Août 46. La chaleur entre par les fenêtres de l’atelier de couture de Monsieur Albert (Simon Abkarian) et Madame Léa (Zabou Breitman), dont les enfants s’apprêtent à partir en colonie de vacances. Pendant la guerre, ils se sont cachés. Elle à la campagne avec les enfants, lui dans une chambre de bonne.
Par solidarité, même si l’atelier tourne mal, Monsieur Albert tient à conserver ses employés: Léon (Vincent Elbaz) et sa jeune épouse Jacqueline, enceinte d’un deuxième enfant; Charles (Denis Podalydès), dont la femme et les enfants ne sont jamais revenus des camps, mais aussi Madame Andrée (Julie Gayet), une catholique qui ne comprend pas comment les juifs peuvent faire de l’humour sur l’horreur de la Shoah.
En prévision de jours meilleurs, Monsieur Albert engage même deux petits nouveaux Maurice (Stanislas Merhar) et Joseph (Malik Zidi) que Léon le rigolo a surnommé les «Abrahamauschwitz.»
Dans «Un monde presque paisible», c’est le mot «presque» qui est important; c’est lui qui exprime la discrète réserve, l’imperceptible tristesse, le subtil déni qui règne dans l’atelier et dans le coeur de ceux qui y travaillent. Le «presque», c’est le matricule de déporté sur le poignet de Maurice, condamné à la mélancolie à perpétuité; c’est le refus de Charles de répondre aux avances de Léa pour «conserver intacts ses souvenirs d’avant la guerre»; c’est la faconde excessive de Léon; l’humour noir de madame Sarah qui vend des savons.

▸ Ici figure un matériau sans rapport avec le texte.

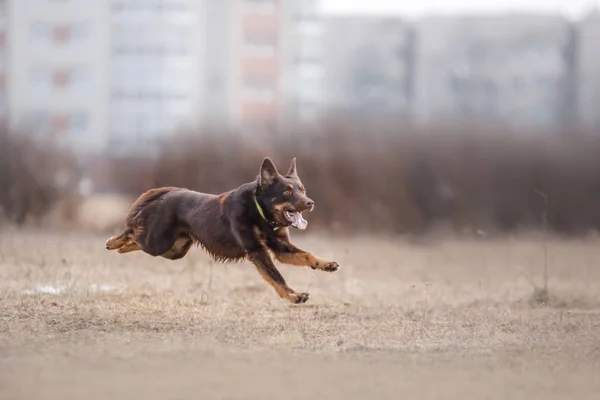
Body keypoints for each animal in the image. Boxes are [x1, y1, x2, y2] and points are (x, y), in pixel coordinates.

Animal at [106, 156, 340, 304]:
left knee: (136, 241)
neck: (260, 211)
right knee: (132, 232)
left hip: (175, 250)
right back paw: (113, 242)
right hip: (159, 243)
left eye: (303, 190)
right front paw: (293, 296)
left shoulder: (281, 248)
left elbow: (308, 255)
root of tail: (166, 194)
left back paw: (120, 248)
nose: (310, 203)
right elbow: (277, 277)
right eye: (287, 191)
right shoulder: (257, 250)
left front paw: (326, 264)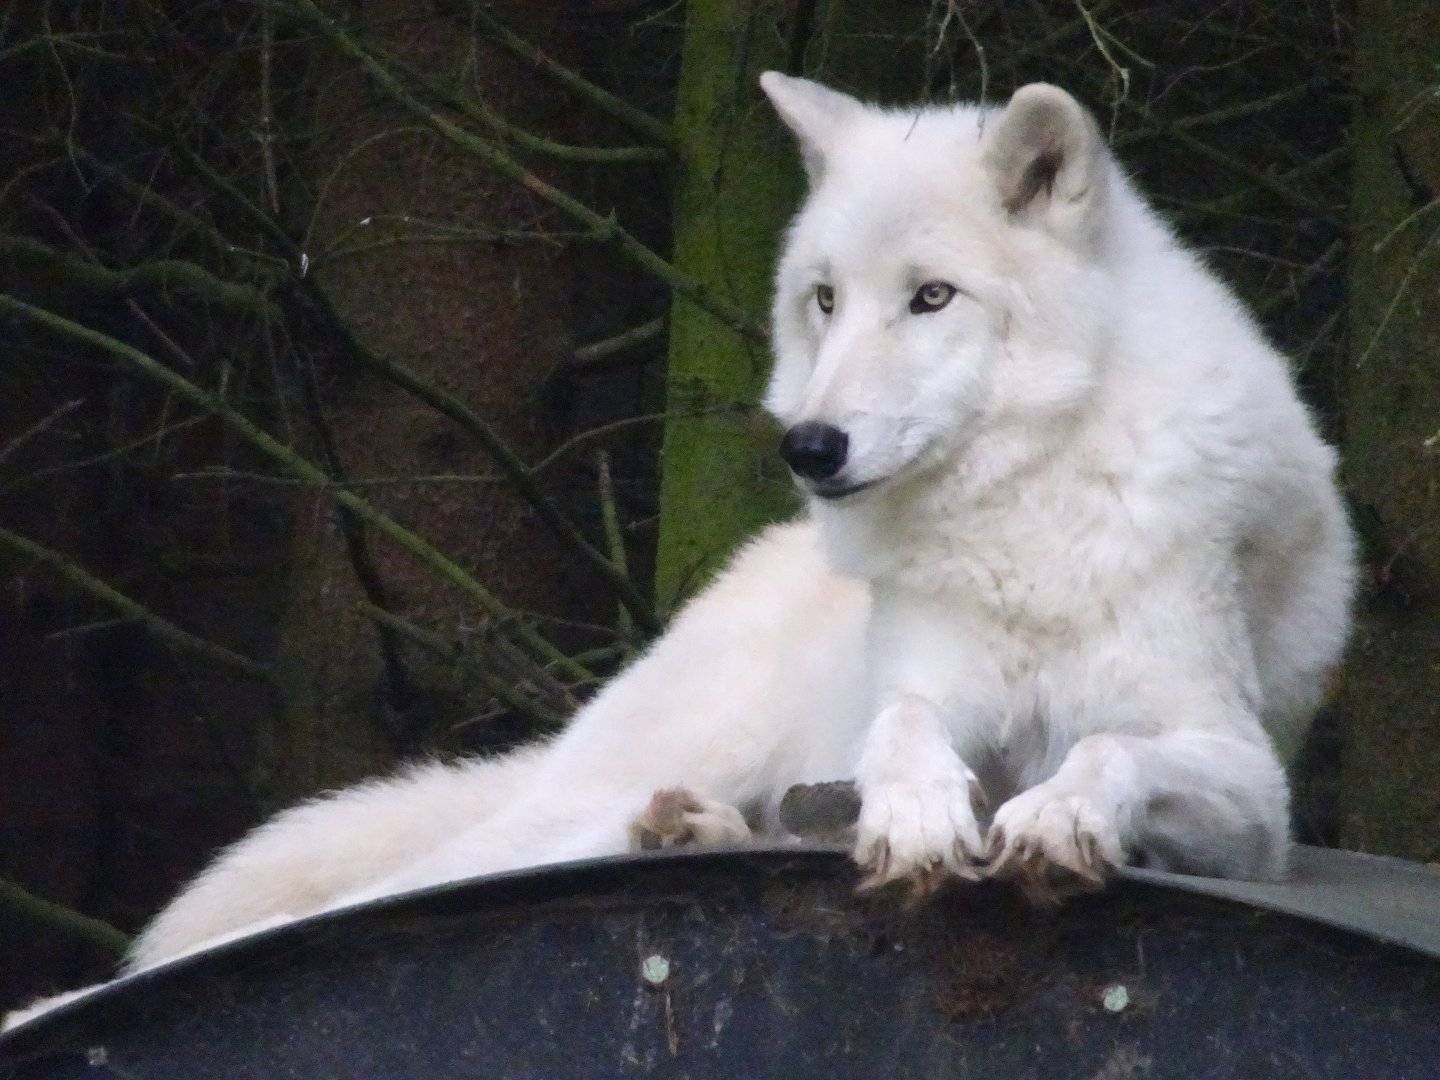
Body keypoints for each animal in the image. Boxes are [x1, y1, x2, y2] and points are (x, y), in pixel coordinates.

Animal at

Car ils ont tous perdu quelque chose ou quelqu’un, les amis de l’atelier, ne serait-ce que leurs illusions! Mais cette malédiction n’est jamais pesante chez Deville, cinéaste élégant et musical — chacun de ses films est marqué par un compositeur qu’il nous fait découvrir ou redécouvrir. Ainsi, «Un monde presque paisible» repose sur la partition de Giovanni Bottesini, sur les rapports terriblement surprenants entre les graves et les aigus, sur l’atemporalité de cette musique où dominent les cordes.

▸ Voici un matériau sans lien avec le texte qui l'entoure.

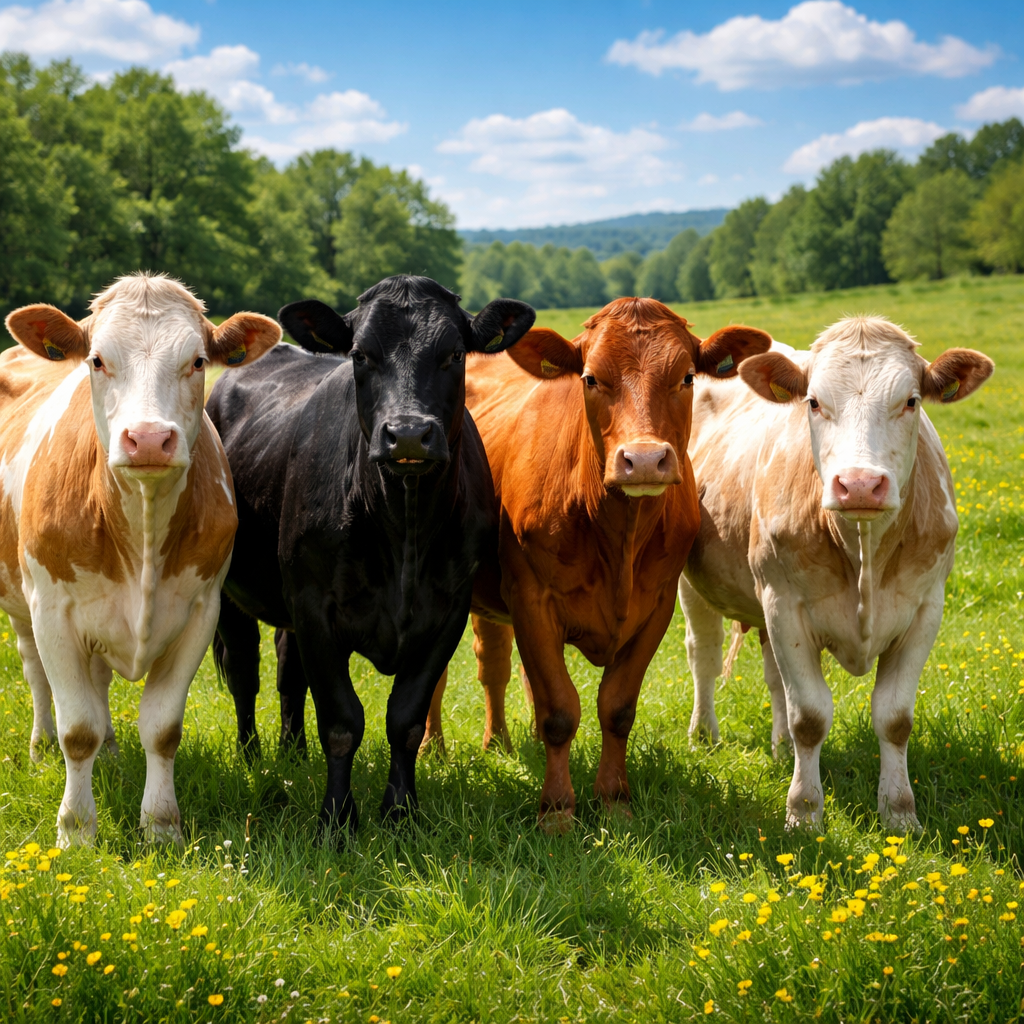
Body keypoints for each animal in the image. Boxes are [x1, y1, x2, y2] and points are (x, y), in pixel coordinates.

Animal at [0, 274, 280, 846]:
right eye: (97, 360)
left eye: (198, 361)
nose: (149, 438)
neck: (141, 530)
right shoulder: (52, 611)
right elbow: (76, 729)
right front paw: (76, 831)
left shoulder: (201, 611)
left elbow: (162, 729)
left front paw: (161, 826)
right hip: (22, 606)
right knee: (36, 676)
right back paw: (41, 749)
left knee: (99, 683)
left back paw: (110, 752)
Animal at [205, 275, 534, 838]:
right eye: (360, 354)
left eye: (454, 354)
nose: (408, 434)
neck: (403, 529)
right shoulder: (315, 607)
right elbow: (341, 720)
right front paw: (337, 821)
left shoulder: (447, 611)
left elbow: (405, 720)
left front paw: (401, 814)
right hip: (229, 590)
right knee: (244, 673)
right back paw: (255, 760)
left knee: (288, 675)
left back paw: (293, 755)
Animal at [422, 298, 772, 829]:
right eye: (590, 378)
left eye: (687, 377)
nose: (644, 460)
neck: (618, 536)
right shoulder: (532, 599)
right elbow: (559, 710)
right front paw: (556, 811)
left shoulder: (656, 606)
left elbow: (617, 708)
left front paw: (614, 802)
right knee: (440, 671)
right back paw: (432, 749)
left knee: (494, 664)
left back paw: (500, 742)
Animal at [677, 316, 993, 829]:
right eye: (813, 402)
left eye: (911, 400)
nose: (860, 484)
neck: (863, 548)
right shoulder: (785, 606)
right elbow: (809, 716)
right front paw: (803, 814)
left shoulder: (925, 608)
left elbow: (894, 718)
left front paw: (900, 813)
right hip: (694, 583)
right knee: (703, 654)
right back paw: (704, 736)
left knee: (773, 677)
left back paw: (780, 748)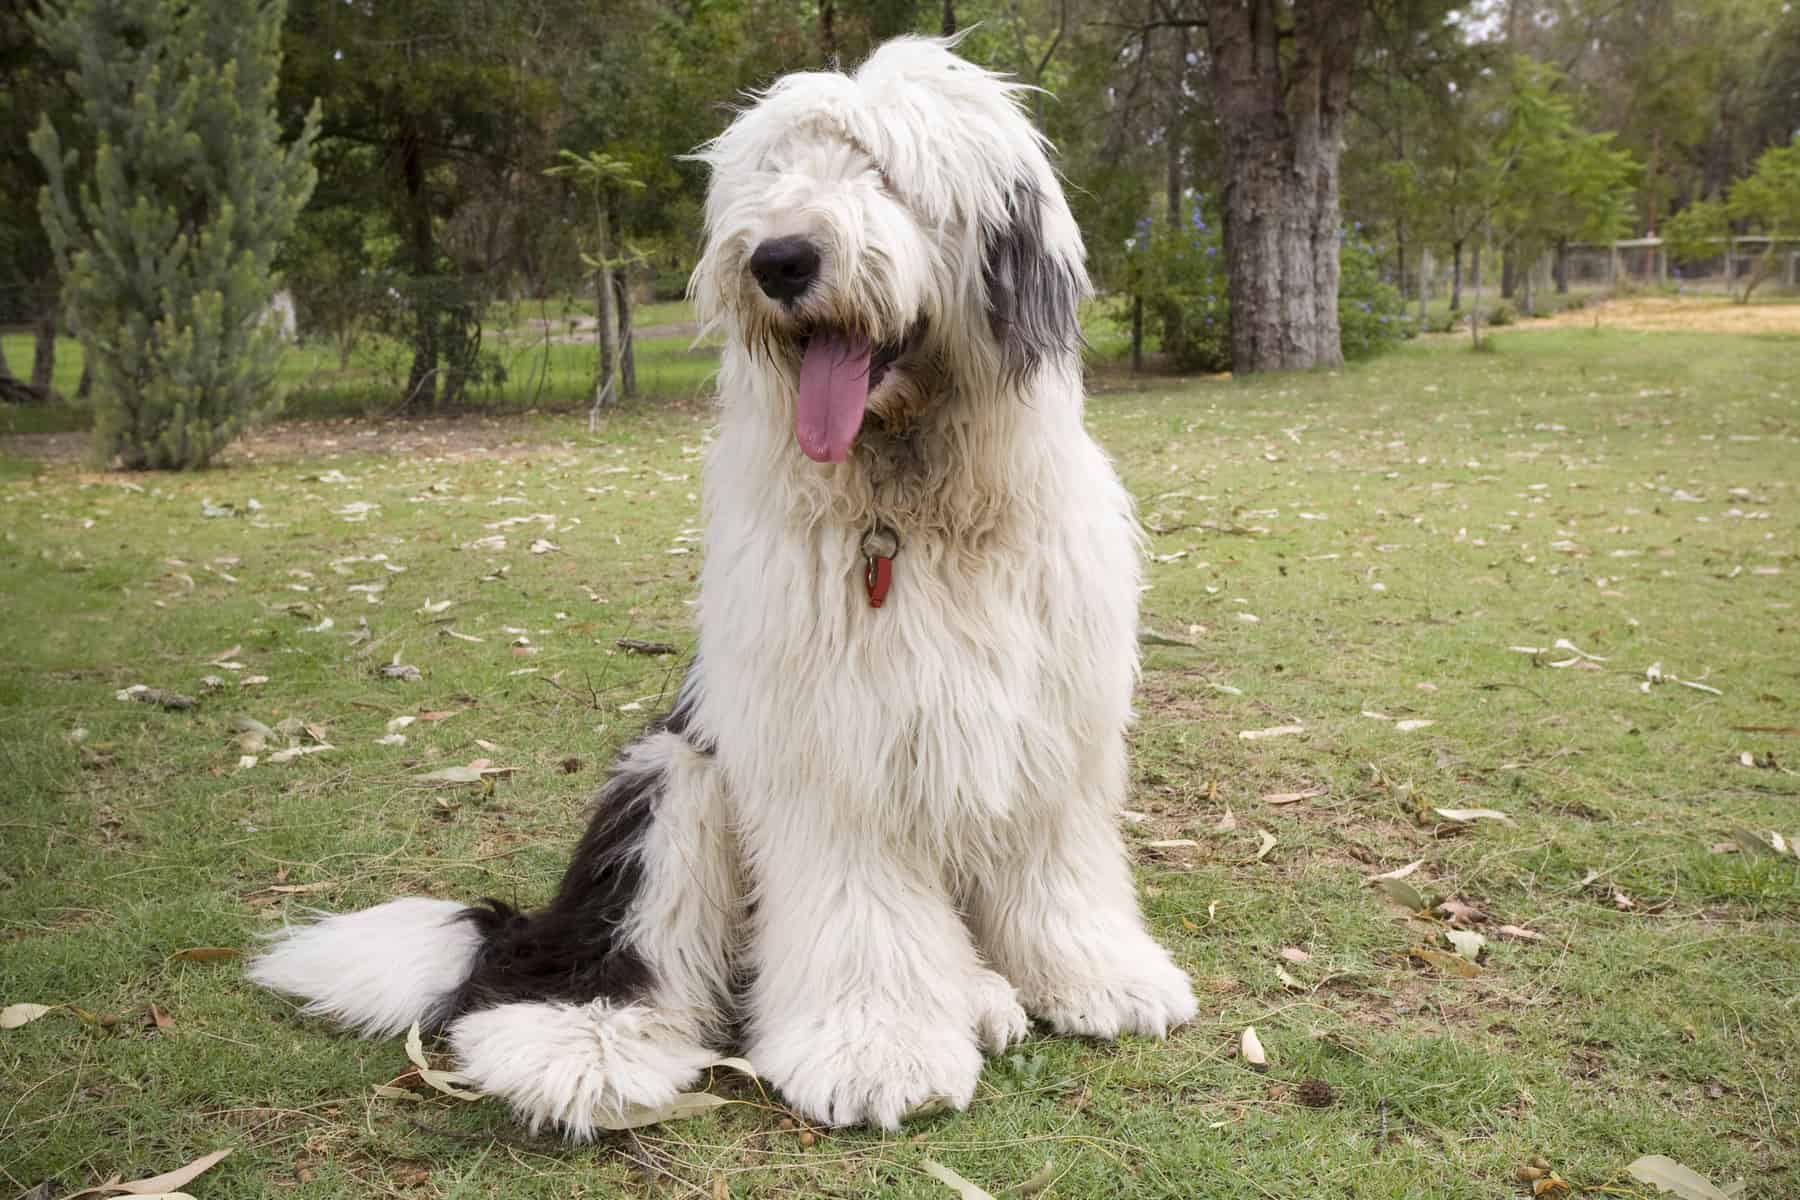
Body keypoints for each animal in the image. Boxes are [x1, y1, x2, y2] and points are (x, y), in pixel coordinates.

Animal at [243, 37, 1195, 1144]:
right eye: (774, 175)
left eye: (886, 174)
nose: (779, 260)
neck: (909, 507)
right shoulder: (829, 743)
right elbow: (860, 903)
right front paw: (876, 1050)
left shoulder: (1052, 724)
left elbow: (1056, 864)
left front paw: (1097, 977)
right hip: (673, 782)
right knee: (609, 956)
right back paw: (583, 1048)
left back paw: (984, 995)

A l’image de la couture, «Un monde presque paisible» s’assemble pièce par pièce; le scénario s’étoffe au fil des récits singuliers de chacun des personnages. C’est l’occasion pour Michel Deville de sortir des contraintes théâtrales de l’atelier pour s’évader dans des séquences plus oniriques ou fantastiques. Ce ne sont pas les meilleures. Cinéaste-musicien, on l’a dit, mais aussi cinéaste-chorégraphe, Michel Deville n’est jamais meilleur que dans les scènes de ballet. Celui que jouent Charles et Léa, elle déclarant sa flamme, lui la refusant par amour de son passé, est d’une belle émotion, subtile et délicate.
On peut reprocher à Michel Deville de jouer trop systématiquement sur la dualité gravité/légèreté et d’additionner les saynètes plutôt que de penser au souffle global de l’oeuvre, mais on ne peut en aucun cas lui faire reproche de sa naïveté ou de son goût pour la nostalgie.

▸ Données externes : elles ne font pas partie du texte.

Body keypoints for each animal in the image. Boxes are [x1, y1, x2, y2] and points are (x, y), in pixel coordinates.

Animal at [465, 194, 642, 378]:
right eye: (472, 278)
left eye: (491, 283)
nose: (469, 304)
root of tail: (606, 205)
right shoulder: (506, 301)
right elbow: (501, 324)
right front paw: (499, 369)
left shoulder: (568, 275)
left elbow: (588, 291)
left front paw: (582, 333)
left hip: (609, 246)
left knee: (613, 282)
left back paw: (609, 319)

La scène finale où tout l’atelier se retrouve à la campagne un bel après-midi de dimanche pourrait pourtant prêter à confusion: on croit le bonheur recouvré, le passé balayé et le futur enfin lumineux. Ce serait se méprendre sur Michel Deville, trop «marivaudien» (on lui doit les meilleures comédies libertines du cinéma français de «Benjamin ou les mémoires du puceau» à «Péril en la demeure») pour se laisser engluer dans le bon sentiment.
Cette fin, belle et optimiste, est un hymne au théâtre autant qu’à la vie puisque tous les personnages jouent à être heureux et se forcent à s’en souvenir comme d’un texte qui embellira leur vie à jamais.
Une scène dit clairement ce passage par le théâtre, celle où la jeune prostituée jouée par Clotilde Courault aprend à Léa les gestes codés, mais troublants quand même, de la séduction et du désir. Il y a du Renoir dans cette fin au lyrisme apaisé, et tant pis si «Un monde presque paisible» aurait pu être un peu moins pittoresque et cérébral.